¡Oh, Fabio!

Luis Sánchez-Moliní

lmolini@grupojoly.com

La buena vida de Pablo Ráez

Ráez consiguió convertir las envilecidas redes sociales en eficaces canales desde los que difundir la esperanza

Dicen que Felipe IV murió atormentado por lo vano de su vida. Al final de sus días cayó en la cuenta de que mientras él se dedicaba a la caza, los toros, el teatro y la poesía, sus reinos se habían ido desmoronando hasta convertirse en tristes caricaturas de su antigua grandeza y altivez. El que la propaganda del Conde-Duque quiso presentar como el Rey Planeta no tuvo, en realidad, más aspiraciones vitales que las de un señorito de pueblo. Felipe IV, cuando comprendió que había llegado su hora, debió mirar atrás y sólo ver liturgias pomposas, risotadas, jaranas y ciervos heridos. Tuvo que comprender, entonces, que no todas las vidas son iguales, que hay personas mejores que otras, que la muerte es esa balanza final en la que sólo algunos demuestran que su tiempo fue oro, mientras que el resto apenas podremos aportar humo.

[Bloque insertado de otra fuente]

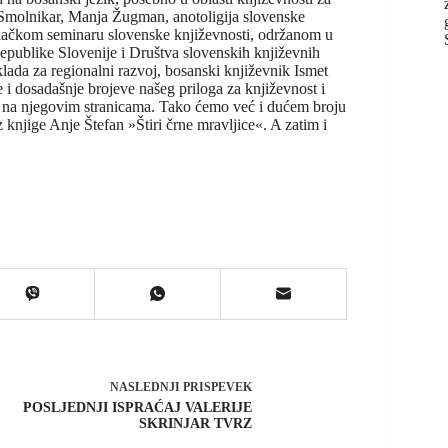
Smolnikar, Manja Žugman, anotoligija slovenske
lačkom seminaru slovenske književnosti, održanom u
Republike Slovenije i Društva slovenskih književnih
ada za regionalni razvoj, bosanski književnik Ismet
 je i dosadašnje brojeve našeg priloga za književnost i
 i na njegovim stranicama. Tako ćemo već i dućem broju
z knjige Anje Štefan »Štiri črne mravljice«. A zatim i
NASLEDNJI
PRISPEVEK
POSLJEDNJI ISPRAĆAJ VALERIJE
SKRINJAR TVRZ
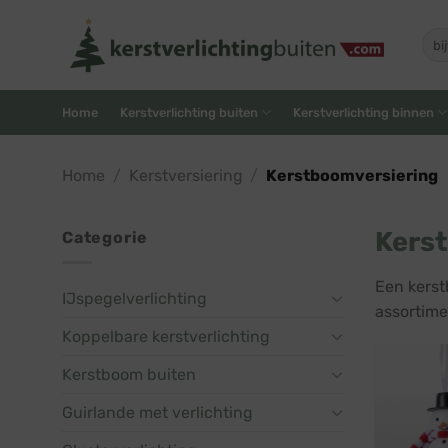
Skip
to
Zoe
naar
content
Home
Kerstverlichting buiten
Kerstverlichting binnen
Home
/
Kerstversiering
/
Kerstboomversiering
Kers
Categorie
Een kerst
IJspegelverlichting
assortime
Koppelbare kerstverlichting
Kerstboom buiten
Guirlande met verlichting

Pablo Ráez, el joven atleta malagueño que falleció el pasado sábado debido a una leucemia, es un claro ejemplo de lo que decimos. Lo normal, lo comprensible, lo profundamente humano, habría sido dejarse dominar por el dolor, el miedo y la angustia. Sin embargo, él tomó el camino del valor y la inteligencia. No debe ser fácil cuando se está mirando cara a cara a la parca. Ráez hizo algo que parecía imposible: convertir a las envilecidas redes sociales en eficaces canales desde los que difundir la esperanza para los que sufren la leucemia, una enfermedad absurda y dolorosa, como todas. Sus campañas consiguieron disparar las donaciones de médula en un 1.000%: no es un mal petate con el que comparecer ante el tribunal de la vida. Pero, sobre todo, Ráez nos volvió a dar la lección que tantos otros nos ofrecieron antes. En una entrada en Facebook llegó a escribir: "La muerte forma parte de la vida, por lo que no hay que temerla, sino amarla", y parecía que estuviésemos leyendo a Montaigne. La próxima vez que sintamos la ridícula tentación de perorar contra la "juventud actual" (como si hubiese otra), la generación ni-ni y otros lugares comunes de la literatura periodística, recordaremos a Pablo Ráez y nos morderemos la pluma.

No quieren estas líneas sumarse al río de lágrimas de cocodrilo que veremos en los próximos días, ni convertirse en un sensiblero obituario a un héroe mediático. Simplemente pretenden ser un parco homenaje a Pablo Ráez, cuya vida fue buena por fértil y beneficiosa.